• _TESTO DI LETTURA_

· · · · · · ·

L’Ambasciatore d’Italia Armando Varricchio, nella sua prima missione negli USA dall’inizio della pandemia, ha visitato New York, città simbolo degli Stati Uniti duramente colpita dalla pandemia e oggi al centro della fase di graduale ripresa delle attività economiche in America.

“Ho voluto riprendere da New York le mie regolari missioni nel Paese dopo il lockdown per testimoniare innanzitutto la grande solidarietà e vicinanza dell’Italia ai nostri amici americani e per dare un ulteriore tangibile segno della vicinanza delle istituzioni a tutti gli italiani che qui a New York lavorano per consolidare i rapporti bilaterali in tutti gli ambiti da quello economico e commerciale, a quello medico-scientifico a quello culturale – ha detto l’Ambasciatore. New York – ha proseguito – come l’Italia non si è piegata al virus. Ha reagito con fermezza e resilienza anche nei momenti più duri e bui della pandemia, rispondendo all’emergenza e mantenendo sempre lo sguardo rivolto al futuro”.

Nel corso della visita l’Ambasciatore ha incontrato i rappresentanti delle articolazioni del Sistema Paese a NY (ICE, IIC, Banca d’Italia e Camera di Commercio Italo-americana) presso il Consolato Generale e inaugurato la nuova sala passaporti alla presenza del Console Generale Francesco Genuardi e del Presidente del Comites di New York e della Tristate aerea, Paolo Ribaudo. La nuova struttura risponde ad elevati requisiti di sicurezza e consentirà di continuare ad erogare con efficienza servizi alla collettività, garantendo al contempo una maggiore protezione della salute degli utenti e di tutto il personale del  Consolato Generale di Park Avenue 690. A partire da inizio marzo e durante i mesi in cui la città di New York era in lockdown, l’ufficio ha emesso oltre 300 passaporti e assistito – e continua ad assistere – migliaia di connazionali nel rimpatrio in Italia, oltre che a finalizzare un numero elevato di ulteriori pratiche di emergenza.

· · · · · · ·

• _COMPITO 1_
Nel testo sulla visita dell'Ambasciatore a New York, quanti passaporti ha emesso l'ufficio a partire da inizio marzo?
• _COMPITO 2_
Riscrivi il testo sulla visita dell'Ambasciatore a New York a partire da "L’Ambasciatore d’Italia Armando" e proseguendo fino a "economiche in America.", sostituendo "pandemia" con "emergenza sanitaria".
• _COMPITO 3_
Continua il testo sulla visita dell'Ambasciatore a New York dopo la sua ultima frase.

• _VOCI FORNITE_
· · · · · · ·

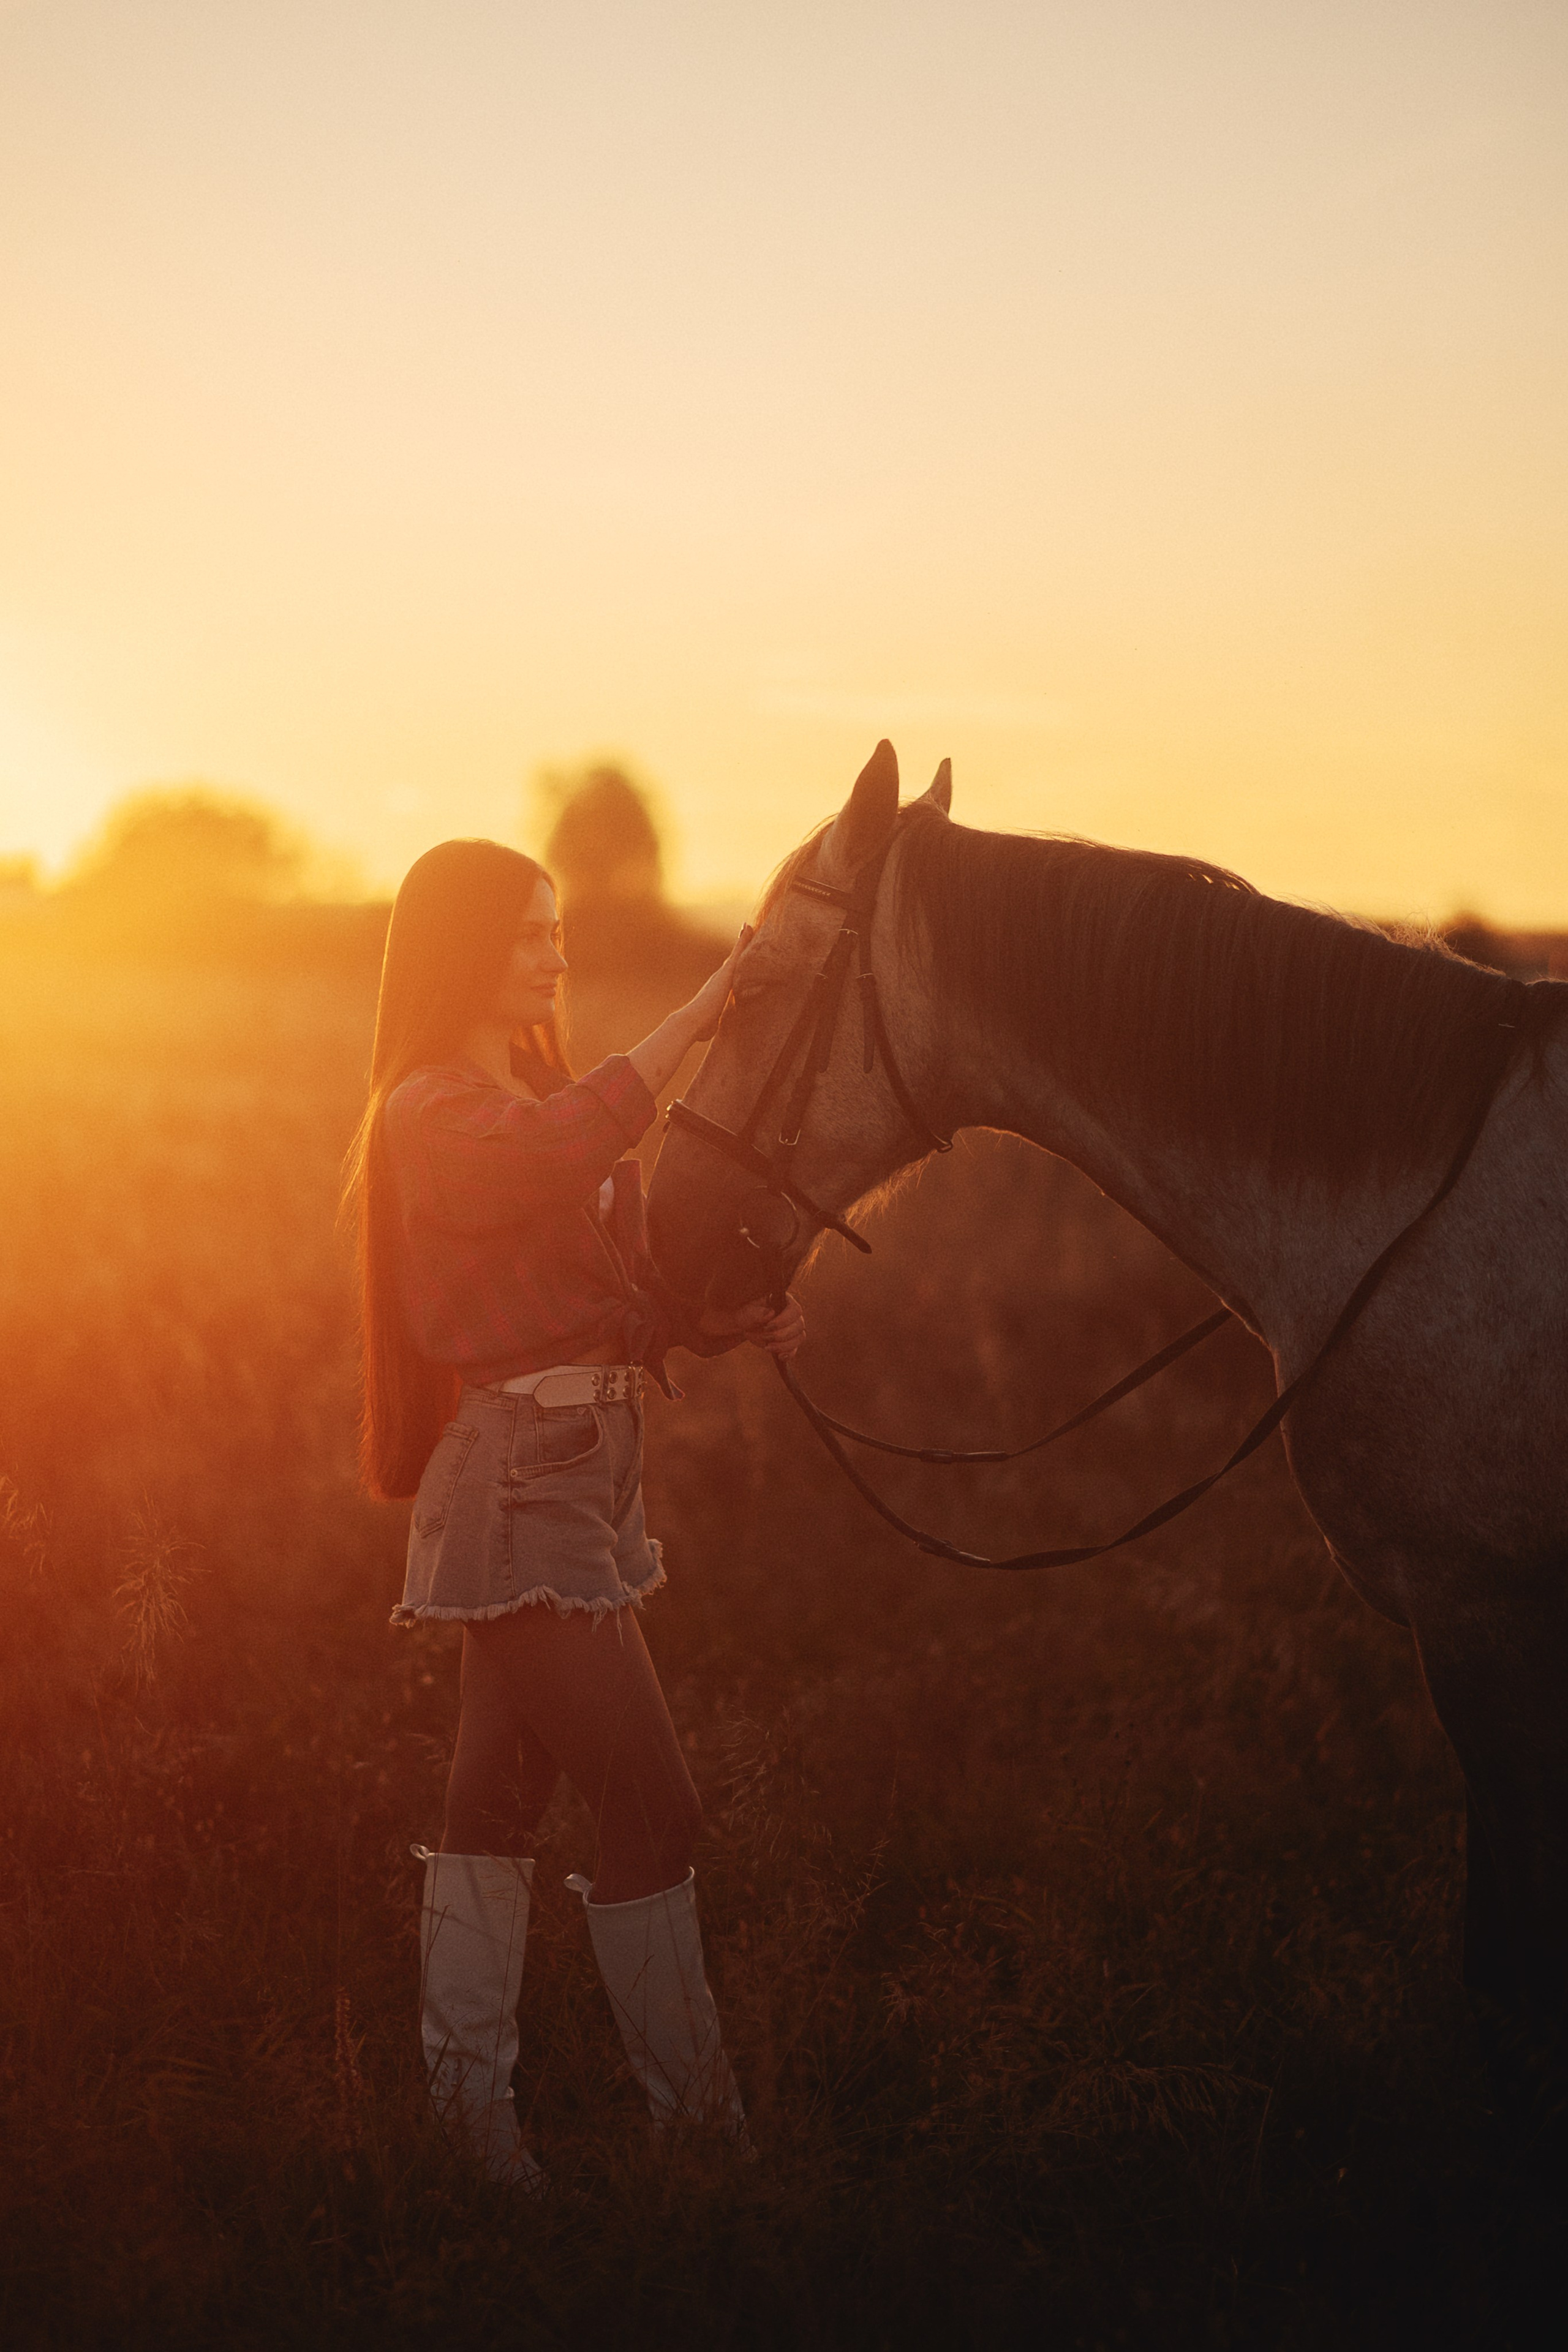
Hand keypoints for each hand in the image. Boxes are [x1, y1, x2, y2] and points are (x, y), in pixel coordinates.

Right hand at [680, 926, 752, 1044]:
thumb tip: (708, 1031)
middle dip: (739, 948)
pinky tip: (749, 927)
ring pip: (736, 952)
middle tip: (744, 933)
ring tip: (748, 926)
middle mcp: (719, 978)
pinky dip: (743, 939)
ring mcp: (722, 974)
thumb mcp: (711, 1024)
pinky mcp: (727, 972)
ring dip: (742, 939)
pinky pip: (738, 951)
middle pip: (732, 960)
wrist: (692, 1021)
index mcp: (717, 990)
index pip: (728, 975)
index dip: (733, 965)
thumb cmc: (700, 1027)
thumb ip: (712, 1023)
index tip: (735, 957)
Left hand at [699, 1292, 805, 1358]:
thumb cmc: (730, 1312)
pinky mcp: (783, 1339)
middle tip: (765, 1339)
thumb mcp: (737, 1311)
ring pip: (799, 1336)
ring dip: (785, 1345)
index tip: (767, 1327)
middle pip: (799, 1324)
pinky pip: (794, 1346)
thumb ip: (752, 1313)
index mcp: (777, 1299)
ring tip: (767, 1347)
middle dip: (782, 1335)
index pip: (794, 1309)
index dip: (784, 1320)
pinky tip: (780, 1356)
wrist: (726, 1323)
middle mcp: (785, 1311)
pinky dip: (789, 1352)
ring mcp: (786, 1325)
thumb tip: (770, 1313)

· · · · · · ·

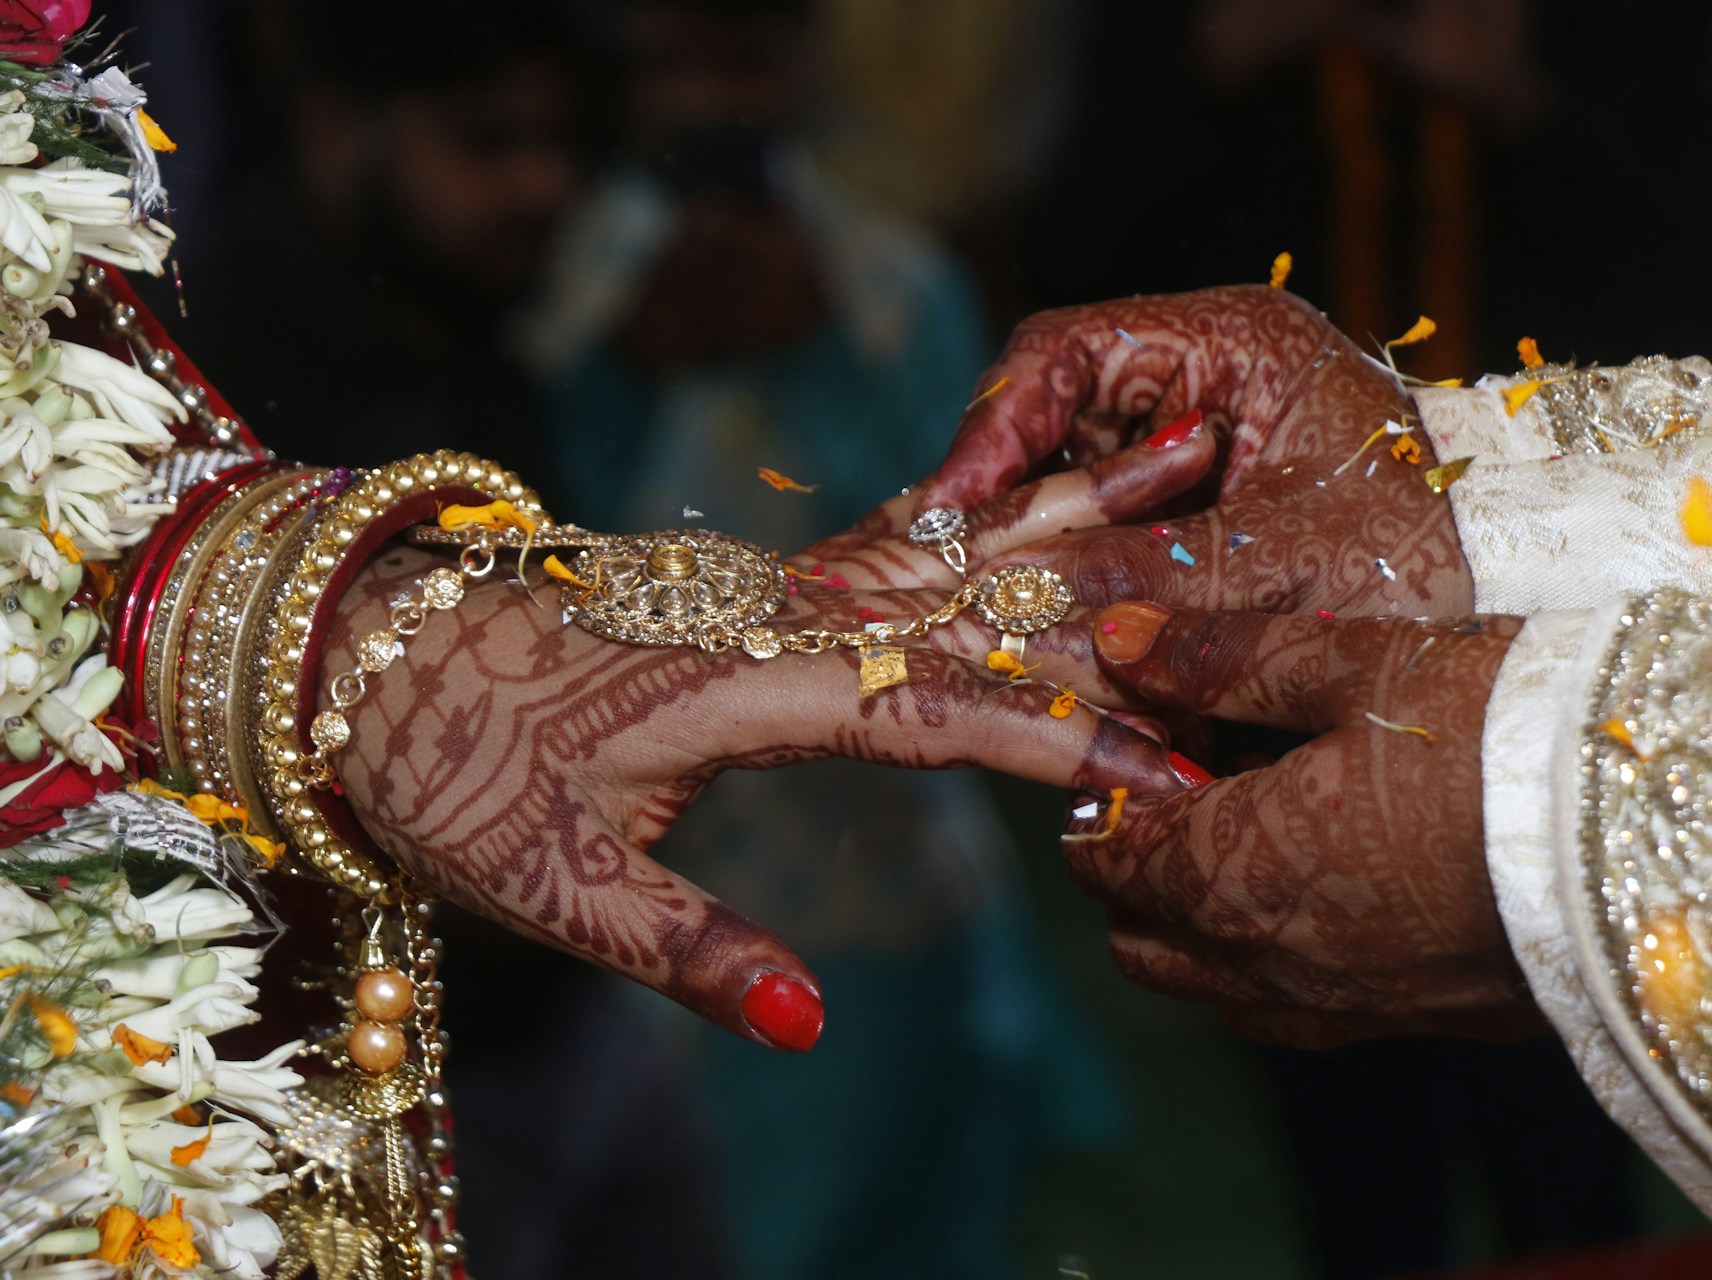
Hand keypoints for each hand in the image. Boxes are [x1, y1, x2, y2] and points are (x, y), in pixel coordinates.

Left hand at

· · · · · · ·

• _RISPOSTA 1_
Oltre 300 passaporti.

• _RISPOSTA 2_
L’Ambasciatore d’Italia Armando Varricchio, nella sua prima missione negli USA dall’inizio della emergenza sanitaria, ha visitato New York, città simbolo degli Stati Uniti duramente colpita dalla emergenza sanitaria e oggi al centro della fase di graduale ripresa delle attività economiche in America.

• _RISPOSTA 3_
L’ambasciatore Armando Varricchio martedì mattina al Consolato Generale d’Italia a New York con accanto il Console Generale Francesco Genuardi e il Presidente del Comites Paolo Ribaudo

Il Consolato Generale  a New York  – come ha sottolineato l’Ambasciatore Varricchio  – ha messo in sicurezza le strutture e procedure  di ricezione consolare  della sede di Park Avenue 690 e non ha mai smesso di lavorare in tutte le fasi dell’emergenza COVID che hanno colpito duramente New York rimanendo vicino alla collettività italiana del Tristate ed alla cittadinanza di New York.

La sede consolare è ora aperta, su appuntamento da fissare per e – mail secondo le procedure di urgenza specificate nel sito web del Consolato Generale e nei suoi social media,  per il rilascio dei passaporti e gli altri servizio consolari di urgenza. Il numero di emergenza telefonico dedicato ai passaporti e dove segnalare la propria urgenza è il seguente + 646 8970653.

L’Ambasciatore ha poi partecipato alla riapertura della sede della Libreria Rizzoli dopo i danni subito nel corso delle recenti proteste, visitato la sede di Eataly e partecipato ad un evento di presentazione della società italiana Helbiz specializzata nella micro-mobilità, fondata nel 2016, ed ora attiva in Europa e negli USA.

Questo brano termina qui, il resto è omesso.